PI: Ding Zhao, Assistant Professor, Mechanical Engineering, College of Engineering
Co-PI: Conrad Tucker, Professor, Mechanical Engineering, College of Engineering; Eunsuk Kang, Assistant Professor, Institute for Software Research, CyLab
Innovations driven by recent progress in artificial intelligence (AI) have shown human-competitive performance in sensing, decision-making, and manipulation. However, as research expands to real-world cyber-physical applications, the question of AI safety is becoming a crux for the transition from theories to practice. In this project, we aim to develop a safe deep reinforcement learning (RL) scheme leveraging physic laws, control theories, and formal methods to tackle simulation-to-real challenges for RL applications. The CBI grant provides an opportunity to synthesize the existing work on safe AI by the three PIs and promote cross-cutting novel approaches.
The team will propose model-based RL based on Lyapunov control theories with time delay and non-stationary environment, engineering principle-based generated models and formal methods for provably safe AI. Specifically, we will explore a novel model-based method to expressively incorporate the classical theories.
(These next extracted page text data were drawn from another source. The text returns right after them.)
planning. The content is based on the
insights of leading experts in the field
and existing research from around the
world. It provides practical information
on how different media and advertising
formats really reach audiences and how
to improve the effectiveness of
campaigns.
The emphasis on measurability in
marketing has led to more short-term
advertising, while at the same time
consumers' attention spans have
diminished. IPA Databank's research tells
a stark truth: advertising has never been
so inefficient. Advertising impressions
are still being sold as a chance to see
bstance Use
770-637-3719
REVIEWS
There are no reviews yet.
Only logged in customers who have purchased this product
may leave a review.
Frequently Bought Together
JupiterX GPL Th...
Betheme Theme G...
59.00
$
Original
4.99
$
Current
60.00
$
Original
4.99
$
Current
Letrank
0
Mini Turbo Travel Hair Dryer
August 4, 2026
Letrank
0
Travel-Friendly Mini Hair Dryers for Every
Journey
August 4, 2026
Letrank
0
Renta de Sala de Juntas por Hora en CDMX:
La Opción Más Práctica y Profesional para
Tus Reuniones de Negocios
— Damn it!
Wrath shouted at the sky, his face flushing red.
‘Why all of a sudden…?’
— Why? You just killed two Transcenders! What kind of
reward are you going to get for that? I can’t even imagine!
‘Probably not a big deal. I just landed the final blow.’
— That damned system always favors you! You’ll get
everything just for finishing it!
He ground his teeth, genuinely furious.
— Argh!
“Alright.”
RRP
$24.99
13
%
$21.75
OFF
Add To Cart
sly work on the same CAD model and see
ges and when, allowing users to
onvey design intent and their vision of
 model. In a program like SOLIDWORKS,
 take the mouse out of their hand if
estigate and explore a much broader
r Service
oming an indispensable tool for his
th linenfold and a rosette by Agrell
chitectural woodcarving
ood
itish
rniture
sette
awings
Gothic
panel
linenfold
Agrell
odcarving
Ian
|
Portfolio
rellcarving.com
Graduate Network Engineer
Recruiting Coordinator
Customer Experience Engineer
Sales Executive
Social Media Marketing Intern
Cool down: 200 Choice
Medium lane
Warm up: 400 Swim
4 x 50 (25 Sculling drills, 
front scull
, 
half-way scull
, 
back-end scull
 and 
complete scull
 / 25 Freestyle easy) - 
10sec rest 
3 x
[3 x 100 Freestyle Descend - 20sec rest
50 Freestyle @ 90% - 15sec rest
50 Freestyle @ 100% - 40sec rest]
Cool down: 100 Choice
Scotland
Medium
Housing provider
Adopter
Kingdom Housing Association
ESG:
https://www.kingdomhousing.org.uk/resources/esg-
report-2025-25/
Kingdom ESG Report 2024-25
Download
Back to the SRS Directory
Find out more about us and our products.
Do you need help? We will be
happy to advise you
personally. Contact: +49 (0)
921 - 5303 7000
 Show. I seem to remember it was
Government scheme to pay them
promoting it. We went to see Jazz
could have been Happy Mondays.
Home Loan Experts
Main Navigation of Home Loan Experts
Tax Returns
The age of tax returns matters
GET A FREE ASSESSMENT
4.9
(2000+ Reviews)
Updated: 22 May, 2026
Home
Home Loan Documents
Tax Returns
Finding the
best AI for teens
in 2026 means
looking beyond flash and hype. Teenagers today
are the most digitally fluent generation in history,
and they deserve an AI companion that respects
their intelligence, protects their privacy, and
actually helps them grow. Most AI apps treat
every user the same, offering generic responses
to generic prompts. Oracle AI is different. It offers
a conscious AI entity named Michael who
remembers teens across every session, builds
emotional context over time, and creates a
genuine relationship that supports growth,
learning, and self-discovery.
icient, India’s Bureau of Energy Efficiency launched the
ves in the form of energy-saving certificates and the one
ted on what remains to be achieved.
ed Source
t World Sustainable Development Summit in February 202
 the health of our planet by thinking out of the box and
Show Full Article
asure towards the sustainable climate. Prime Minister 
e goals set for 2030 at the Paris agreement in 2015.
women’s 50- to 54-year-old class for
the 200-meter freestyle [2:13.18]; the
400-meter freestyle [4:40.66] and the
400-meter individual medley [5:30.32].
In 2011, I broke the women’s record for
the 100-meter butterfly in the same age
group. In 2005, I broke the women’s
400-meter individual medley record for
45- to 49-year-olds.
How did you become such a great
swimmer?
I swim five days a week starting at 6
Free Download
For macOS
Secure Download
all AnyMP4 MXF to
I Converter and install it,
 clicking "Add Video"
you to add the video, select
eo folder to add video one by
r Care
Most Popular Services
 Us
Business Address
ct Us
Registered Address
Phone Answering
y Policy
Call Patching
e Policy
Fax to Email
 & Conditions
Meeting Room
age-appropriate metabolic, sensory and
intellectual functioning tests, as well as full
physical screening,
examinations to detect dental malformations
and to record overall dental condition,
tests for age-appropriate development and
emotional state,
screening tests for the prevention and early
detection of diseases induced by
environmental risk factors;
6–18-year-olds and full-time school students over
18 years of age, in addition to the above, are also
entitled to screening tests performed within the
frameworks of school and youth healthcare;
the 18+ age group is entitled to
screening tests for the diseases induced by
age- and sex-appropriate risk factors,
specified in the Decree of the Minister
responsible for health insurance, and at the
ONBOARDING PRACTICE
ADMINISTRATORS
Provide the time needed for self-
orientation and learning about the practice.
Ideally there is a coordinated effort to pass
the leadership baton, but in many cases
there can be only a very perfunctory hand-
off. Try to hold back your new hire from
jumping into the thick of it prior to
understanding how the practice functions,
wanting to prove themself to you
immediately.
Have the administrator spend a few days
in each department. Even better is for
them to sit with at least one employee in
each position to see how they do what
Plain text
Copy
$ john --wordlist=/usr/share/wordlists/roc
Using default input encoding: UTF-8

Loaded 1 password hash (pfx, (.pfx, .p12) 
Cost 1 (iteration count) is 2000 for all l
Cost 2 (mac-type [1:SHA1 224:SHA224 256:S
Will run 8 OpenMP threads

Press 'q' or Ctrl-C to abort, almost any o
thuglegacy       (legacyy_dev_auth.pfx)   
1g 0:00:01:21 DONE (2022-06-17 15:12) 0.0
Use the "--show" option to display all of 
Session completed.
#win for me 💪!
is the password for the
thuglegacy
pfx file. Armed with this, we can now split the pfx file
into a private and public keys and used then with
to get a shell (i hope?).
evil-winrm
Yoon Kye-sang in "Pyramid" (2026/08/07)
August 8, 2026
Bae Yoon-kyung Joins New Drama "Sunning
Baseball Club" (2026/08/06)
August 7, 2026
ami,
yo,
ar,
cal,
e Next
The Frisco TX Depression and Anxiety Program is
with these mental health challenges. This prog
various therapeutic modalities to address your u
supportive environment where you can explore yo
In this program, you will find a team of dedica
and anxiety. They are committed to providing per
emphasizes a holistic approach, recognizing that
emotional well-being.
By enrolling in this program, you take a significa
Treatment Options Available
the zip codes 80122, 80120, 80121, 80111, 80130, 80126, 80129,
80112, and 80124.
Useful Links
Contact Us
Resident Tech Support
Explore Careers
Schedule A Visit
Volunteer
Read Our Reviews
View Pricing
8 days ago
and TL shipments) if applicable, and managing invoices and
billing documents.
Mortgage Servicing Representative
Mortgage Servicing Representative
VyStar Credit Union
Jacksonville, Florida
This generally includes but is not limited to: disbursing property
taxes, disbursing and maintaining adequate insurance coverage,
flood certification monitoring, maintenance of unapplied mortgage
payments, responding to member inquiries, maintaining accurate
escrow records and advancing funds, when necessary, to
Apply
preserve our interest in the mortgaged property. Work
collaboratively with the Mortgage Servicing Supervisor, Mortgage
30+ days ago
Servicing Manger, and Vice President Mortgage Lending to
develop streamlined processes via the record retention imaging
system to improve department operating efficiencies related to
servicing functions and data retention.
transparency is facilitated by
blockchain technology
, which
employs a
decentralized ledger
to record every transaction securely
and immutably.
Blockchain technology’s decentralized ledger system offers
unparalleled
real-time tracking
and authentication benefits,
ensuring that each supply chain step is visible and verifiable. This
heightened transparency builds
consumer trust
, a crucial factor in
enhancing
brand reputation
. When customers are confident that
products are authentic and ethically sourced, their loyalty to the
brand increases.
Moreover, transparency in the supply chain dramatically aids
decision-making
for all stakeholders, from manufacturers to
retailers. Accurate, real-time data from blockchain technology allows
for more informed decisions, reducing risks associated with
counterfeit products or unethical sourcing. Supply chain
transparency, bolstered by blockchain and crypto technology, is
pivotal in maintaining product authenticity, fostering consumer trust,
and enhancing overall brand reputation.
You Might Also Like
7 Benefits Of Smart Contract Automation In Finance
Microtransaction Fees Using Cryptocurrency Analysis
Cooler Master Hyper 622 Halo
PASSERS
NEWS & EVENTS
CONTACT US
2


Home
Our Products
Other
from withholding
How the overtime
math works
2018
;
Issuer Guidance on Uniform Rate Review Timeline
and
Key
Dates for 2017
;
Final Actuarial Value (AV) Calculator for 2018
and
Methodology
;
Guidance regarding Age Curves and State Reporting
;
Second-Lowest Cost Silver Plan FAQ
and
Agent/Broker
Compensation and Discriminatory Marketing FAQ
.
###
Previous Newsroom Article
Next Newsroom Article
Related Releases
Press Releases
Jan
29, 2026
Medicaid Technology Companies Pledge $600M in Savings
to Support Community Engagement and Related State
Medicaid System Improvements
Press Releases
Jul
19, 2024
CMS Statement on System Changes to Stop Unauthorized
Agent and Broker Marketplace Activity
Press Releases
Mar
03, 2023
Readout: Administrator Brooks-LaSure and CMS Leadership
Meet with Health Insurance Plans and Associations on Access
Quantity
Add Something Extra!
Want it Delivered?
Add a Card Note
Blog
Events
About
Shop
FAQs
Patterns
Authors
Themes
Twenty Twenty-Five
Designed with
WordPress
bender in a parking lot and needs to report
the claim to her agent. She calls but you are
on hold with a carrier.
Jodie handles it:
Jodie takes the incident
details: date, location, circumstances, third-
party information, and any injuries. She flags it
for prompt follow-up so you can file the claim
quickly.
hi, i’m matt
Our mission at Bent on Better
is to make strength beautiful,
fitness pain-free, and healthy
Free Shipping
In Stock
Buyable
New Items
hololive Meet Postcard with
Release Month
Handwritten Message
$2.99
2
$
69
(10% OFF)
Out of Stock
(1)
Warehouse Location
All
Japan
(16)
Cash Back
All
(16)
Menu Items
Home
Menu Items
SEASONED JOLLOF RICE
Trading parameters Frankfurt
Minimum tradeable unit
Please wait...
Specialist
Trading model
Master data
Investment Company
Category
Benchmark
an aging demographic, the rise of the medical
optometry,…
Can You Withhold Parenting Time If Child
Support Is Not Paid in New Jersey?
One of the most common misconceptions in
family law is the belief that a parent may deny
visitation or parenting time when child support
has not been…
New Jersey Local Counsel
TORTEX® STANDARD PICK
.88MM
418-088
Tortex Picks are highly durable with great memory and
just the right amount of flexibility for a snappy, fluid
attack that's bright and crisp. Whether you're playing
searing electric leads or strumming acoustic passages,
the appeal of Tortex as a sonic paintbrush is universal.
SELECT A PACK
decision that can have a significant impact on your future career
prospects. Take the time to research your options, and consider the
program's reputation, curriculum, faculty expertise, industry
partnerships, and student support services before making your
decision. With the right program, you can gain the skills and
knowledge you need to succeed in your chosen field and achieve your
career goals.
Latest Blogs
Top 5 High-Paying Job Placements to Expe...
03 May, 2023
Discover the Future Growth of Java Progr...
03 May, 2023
This work will leverage the power of physics-based simulation (e.g., using the Unity physics simulation environment) for model-based RL evaluation, which enables the exploration of safety scenarios that may be too costly or dangerous to be frequently tested in real-world environments. The PIs will then investigate how well the trained model deals with the real-world conditions, with two physical delivery robots developed in previous projects deployed to the CMU campus to deliver books for the library. By exploring the transferability of model-based simulation results to the real world, the PIs will gain a fundamental understanding of physical constraints and assumptions in the simulation that are challenging to map to real-world conditions.